Study limitations and recommendations
While this study reported that the CoC learning model resulted in many educational benefits, student accessibility issues such as cost, transportation and accommodation are important aspects that should be taken into account. This suggests that certain background factors must be addressed in order for students to consider a CoC clinical placement.
Further study should address concurrent improvement in care practices or other relevant skills in the CoC clinical experience. We suggest that longer periods of clinical practice may be required with the CoC learning model to optimize student opportunities for developing relevant skills and competence.

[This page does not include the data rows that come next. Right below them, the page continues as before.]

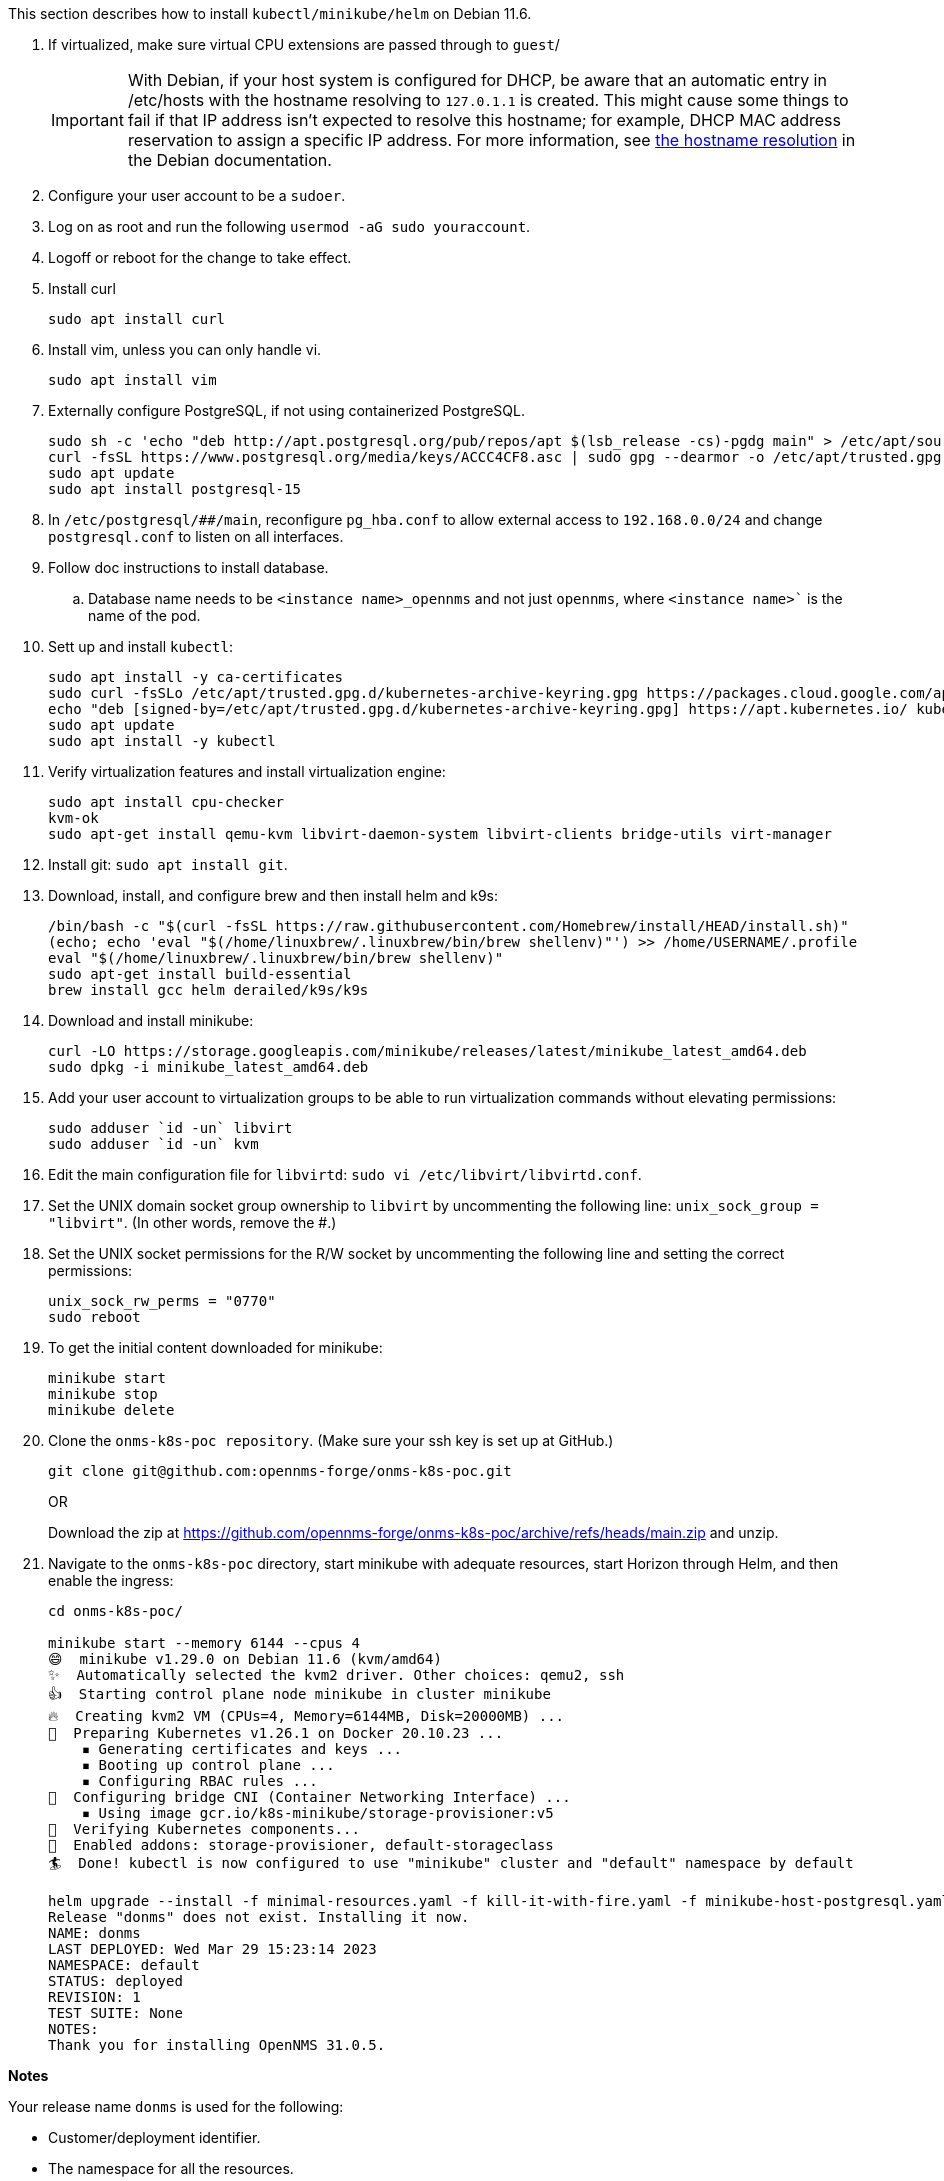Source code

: 
This section describes how to install `kubectl/minikube/helm` on Debian 11.6.

. If virtualized, make sure virtual CPU extensions are passed through to `guest`/
+
IMPORTANT: With Debian, if your host system is configured for DHCP, be aware that an automatic entry in /etc/hosts with the hostname resolving to `127.0.1.1` is created.
This might cause some things to fail if that IP address isn't expected to resolve this hostname; for example, DHCP MAC address reservation to assign a specific IP address.
For more information, see https://www.debian.org/doc/manuals/debian-reference/ch05.en.html#_the_hostname_resolution[the hostname resolution] in the Debian documentation.

. Configure your user account to be a `sudoer`.
. Log on as root and run the following `usermod -aG sudo youraccount`.
. Logoff or reboot for the change to take effect.
. Install curl
+
`sudo apt install curl`

. Install vim, unless you can only handle vi.
+
`sudo apt install vim`

. Externally configure PostgreSQL, if not using containerized PostgreSQL.
+
[source, console]
----
sudo sh -c 'echo "deb http://apt.postgresql.org/pub/repos/apt $(lsb_release -cs)-pgdg main" > /etc/apt/sources.list.d/pgdg.list'
curl -fsSL https://www.postgresql.org/media/keys/ACCC4CF8.asc | sudo gpg --dearmor -o /etc/apt/trusted.gpg.d/pgdg.gpg
sudo apt update
sudo apt install postgresql-15
----

. In `/etc/postgresql/##/main`, reconfigure `pg_hba.conf` to allow external access to `192.168.0.0/24` and change `postgresql.conf` to listen on all interfaces.

. Follow doc instructions to install database.
.. Database name needs to be `<instance name>_opennms` and not just `opennms`, where `<instance name>`` is the name of the pod.

. Sett up and install `kubectl`:
+
[source, console]
----
sudo apt install -y ca-certificates
sudo curl -fsSLo /etc/apt/trusted.gpg.d/kubernetes-archive-keyring.gpg https://packages.cloud.google.com/apt/doc/apt-key.gpg
echo "deb [signed-by=/etc/apt/trusted.gpg.d/kubernetes-archive-keyring.gpg] https://apt.kubernetes.io/ kubernetes-xenial main" | sudo tee /etc/apt/sources.list.d/kubernetes.list
sudo apt update
sudo apt install -y kubectl
----

. Verify virtualization features and install virtualization engine:
+
[source,console]
----
sudo apt install cpu-checker
kvm-ok
sudo apt-get install qemu-kvm libvirt-daemon-system libvirt-clients bridge-utils virt-manager
----

. Install git: `sudo apt install git`.
. Download, install, and configure brew and then install helm and k9s:
+
[source, console]
----
/bin/bash -c "$(curl -fsSL https://raw.githubusercontent.com/Homebrew/install/HEAD/install.sh)"
(echo; echo 'eval "$(/home/linuxbrew/.linuxbrew/bin/brew shellenv)"') >> /home/USERNAME/.profile
eval "$(/home/linuxbrew/.linuxbrew/bin/brew shellenv)"
sudo apt-get install build-essential
brew install gcc helm derailed/k9s/k9s
----

. Download and install minikube:
+
[source, console]
----
curl -LO https://storage.googleapis.com/minikube/releases/latest/minikube_latest_amd64.deb
sudo dpkg -i minikube_latest_amd64.deb
----

. Add your user account to virtualization groups to be able to run virtualization commands without elevating permissions:
+
[source,console]
----
sudo adduser `id -un` libvirt
sudo adduser `id -un` kvm
----

. Edit the main configuration file for `libvirtd`:
`sudo vi /etc/libvirt/libvirtd.conf`.
. Set the UNIX domain socket group ownership to `libvirt` by uncommenting the following line: `unix_sock_group = "libvirt"`.
(In other words, remove the #.)

. Set the UNIX socket permissions for the R/W socket by uncommenting the following line and setting the correct permissions:
+
[source, console]
----
unix_sock_rw_perms = "0770"
sudo reboot
----

. To get the initial content downloaded for minikube:
+
[source, console]
----
minikube start
minikube stop
minikube delete
----

. Clone the `onms-k8s-poc repository`.
(Make sure your ssh key is set up at GitHub.)
+
[source, console]
----
git clone git@github.com:opennms-forge/onms-k8s-poc.git
----
+
OR
+
Download the zip at https://github.com/opennms-forge/onms-k8s-poc/archive/refs/heads/main.zip and unzip.

. Navigate to the `onms-k8s-poc` directory, start minikube with adequate resources, start Horizon through Helm, and then enable the ingress:
+
[source, console]
----

cd onms-k8s-poc/

minikube start --memory 6144 --cpus 4
😄  minikube v1.29.0 on Debian 11.6 (kvm/amd64)
✨  Automatically selected the kvm2 driver. Other choices: qemu2, ssh
👍  Starting control plane node minikube in cluster minikube
🔥  Creating kvm2 VM (CPUs=4, Memory=6144MB, Disk=20000MB) ...
🐳  Preparing Kubernetes v1.26.1 on Docker 20.10.23 ...
    ▪ Generating certificates and keys ...
    ▪ Booting up control plane ...
    ▪ Configuring RBAC rules ...
🔗  Configuring bridge CNI (Container Networking Interface) ...
    ▪ Using image gcr.io/k8s-minikube/storage-provisioner:v5
🔎  Verifying Kubernetes components...
🌟  Enabled addons: storage-provisioner, default-storageclass
🏄  Done! kubectl is now configured to use "minikube" cluster and "default" namespace by default

helm upgrade --install -f minimal-resources.yaml -f kill-it-with-fire.yaml -f minikube-host-postgresql.yaml -f bare-bones.yaml --set domain=domain.com donms ./opennms
Release "donms" does not exist. Installing it now.
NAME: donms
LAST DEPLOYED: Wed Mar 29 15:23:14 2023
NAMESPACE: default
STATUS: deployed
REVISION: 1
TEST SUITE: None
NOTES:
Thank you for installing OpenNMS 31.0.5.
----

**Notes**

Your release name `donms` is used for the following:

* Customer/deployment identifier.
* The namespace for all the resources.
* The subdomain for the ingress controller.
* The OpenNMS instance ID for your Minions (prefix for Kafka topics).
* Prefix for Elasticsearch indices.
* Prefix for PostgreSQL database names.
* Prefix for Kafka consumer groups.

Resources URLs:
OpenNMS Core: https://onms-core.donms.domain.com/opennms/login.jsp

To learn more about the release, try:

[source, console]
----
$ helm status donms
$ helm get all donms
$ kubectl get all -n donms
----

== minikube addons enable ingress
💡  ingress is an addon maintained by Kubernetes.
For any concerns, contact minikube on GitHub.

You can view the list of minikube maintainers at: https://github.com/kubernetes/minikube/blob/master/OWNERS
    ▪ Using image registry.k8s.io/ingress-nginx/controller:v1.5.1
    ▪ Using image registry.k8s.io/ingress-nginx/kube-webhook-certgen:v20220916-gd32f8c343
    ▪ Using image registry.k8s.io/ingress-nginx/kube-webhook-certgen:v20220916-gd32f8c343
🔎  Verifying ingress addon...
🌟  The 'ingress' addon is enabled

Although only the students’ understanding of midwifery care philosophy was analyzed in this study, the findings demonstrated that further research should be continued to understand student competence and skills. This will further strengthen the midwifery curriculum and contribute positively to the women-centred care that underlies midwifery practices.
Competing interest
The authors declare that they have no competing interests.
Authors’ contributions
Y contributed to the conceptual and practical design of the study, data collection, data analysis and interpretation, and the composition of the first draft of the manuscript. MC and OE contributed to the conceptual design of the study, manuscript review and editing. MH conceived of and participated in the design of this study and contributed to revisions to this manuscript. All authors approved the final version of the manuscript.
Y is a midwifery lecturer at Estu Utomo Boyolali School of Health Sciences, Undergraduate Program of Midwifery Education in Indonesia. She is a PhD student in Gadjah Mada University, Jogjakarta. MC is a staff member in the Medical Education Department and Graduate Program of Family Medicine, Faculty of Medicine, Gadjah Mada University, Jogjakarta. OE is a staf member of Medical Education Department and the Ob-gyn Department Faculty of Medicine, Gadjah Mada University, Jogjakarta. MH is a a staf member of the Ob-gyn Department Faculty of Medicine, Gadjah Mada University.